# Input data

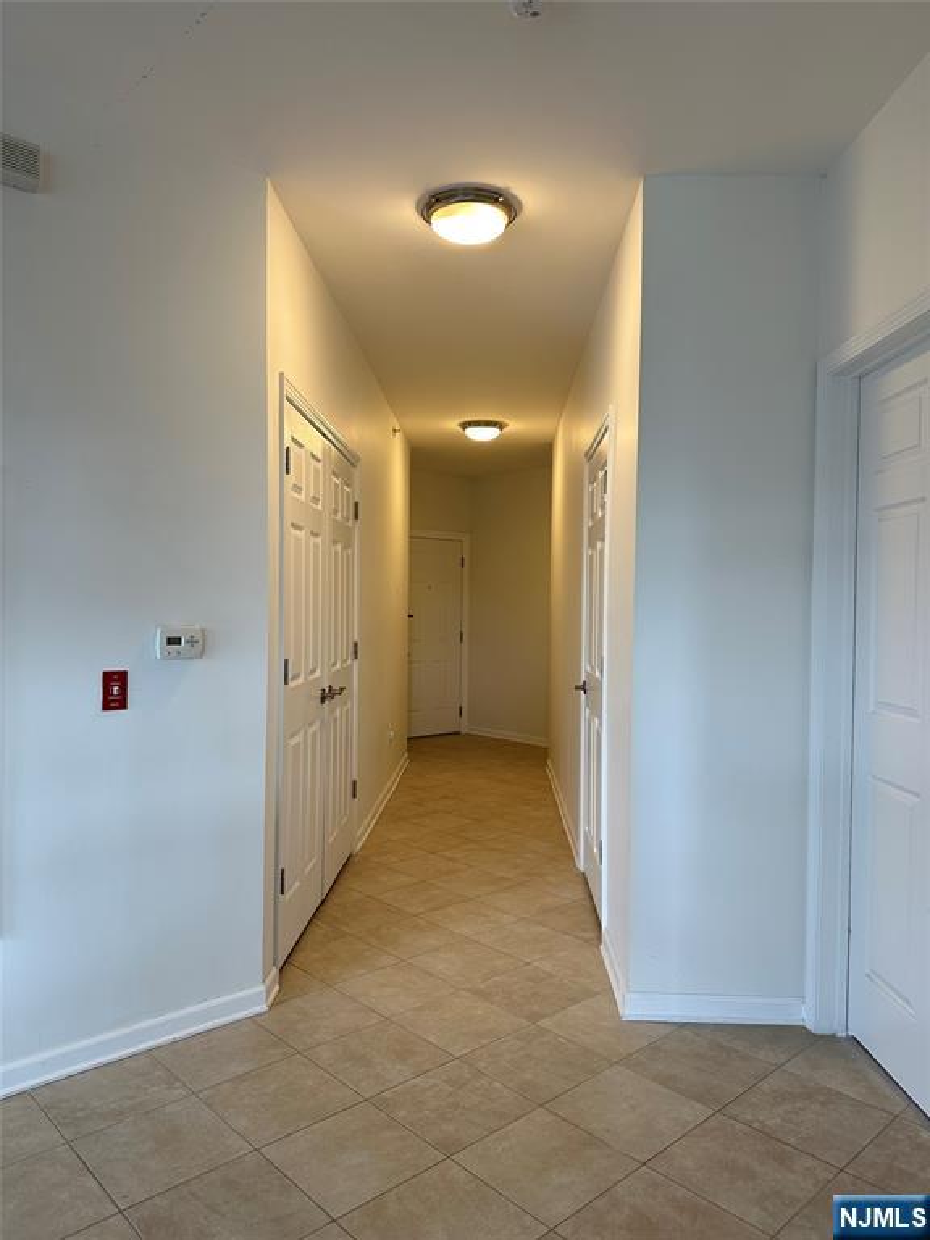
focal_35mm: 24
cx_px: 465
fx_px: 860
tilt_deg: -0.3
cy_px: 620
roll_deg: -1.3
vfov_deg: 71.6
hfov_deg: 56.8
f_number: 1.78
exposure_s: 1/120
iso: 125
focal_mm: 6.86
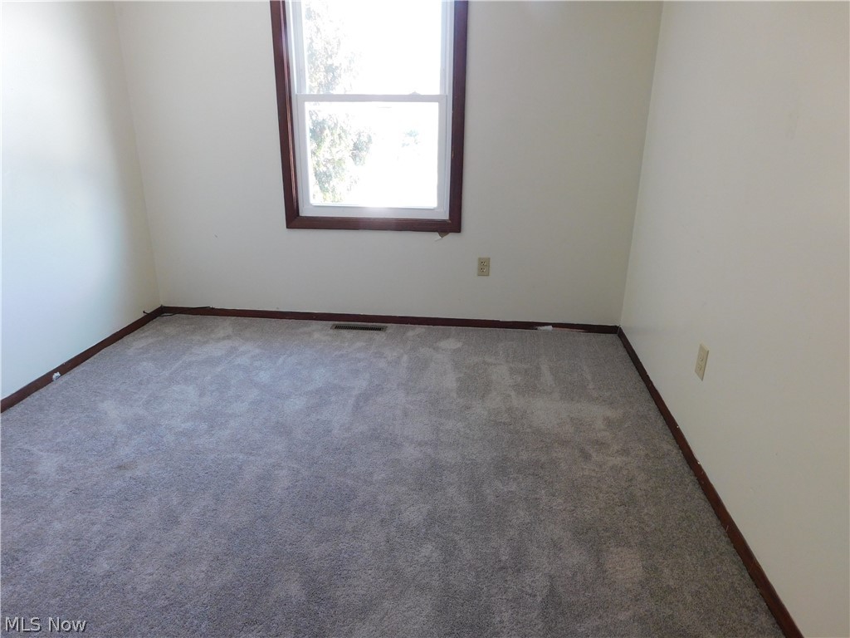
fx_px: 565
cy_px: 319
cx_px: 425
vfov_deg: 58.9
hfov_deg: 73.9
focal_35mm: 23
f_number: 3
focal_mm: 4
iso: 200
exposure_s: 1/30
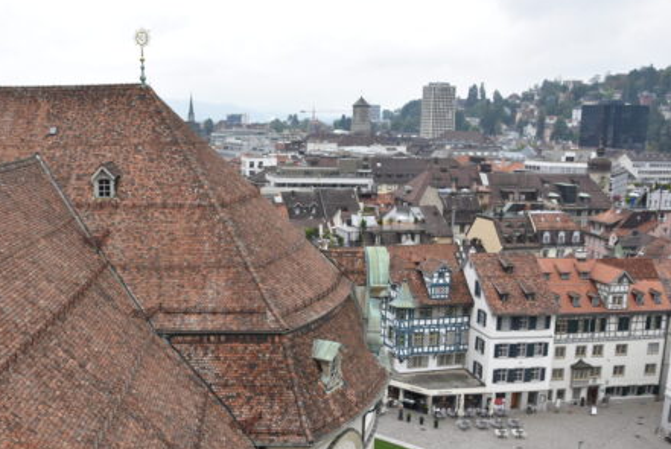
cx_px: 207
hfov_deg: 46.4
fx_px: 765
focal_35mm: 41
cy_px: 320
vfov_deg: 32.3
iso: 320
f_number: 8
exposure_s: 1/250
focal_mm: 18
---
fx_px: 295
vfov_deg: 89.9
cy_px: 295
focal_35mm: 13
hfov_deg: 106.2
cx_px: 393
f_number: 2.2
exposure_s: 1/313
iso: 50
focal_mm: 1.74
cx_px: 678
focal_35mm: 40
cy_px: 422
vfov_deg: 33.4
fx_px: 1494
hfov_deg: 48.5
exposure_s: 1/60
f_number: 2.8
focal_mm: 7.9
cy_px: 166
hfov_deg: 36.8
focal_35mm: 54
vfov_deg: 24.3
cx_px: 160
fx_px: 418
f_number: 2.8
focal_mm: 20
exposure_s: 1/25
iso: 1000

# Job item
Drop the pictures; return the lines above from the line containing "focal_35mm: 23" to the line containing "focal_mm: 18", both included, exactly.

# Exercise output
focal_35mm: 23
f_number: 3
focal_mm: 4
iso: 200
exposure_s: 1/30
cx_px: 207
hfov_deg: 46.4
fx_px: 765
focal_35mm: 41
cy_px: 320
vfov_deg: 32.3
iso: 320
f_number: 8
exposure_s: 1/250
focal_mm: 18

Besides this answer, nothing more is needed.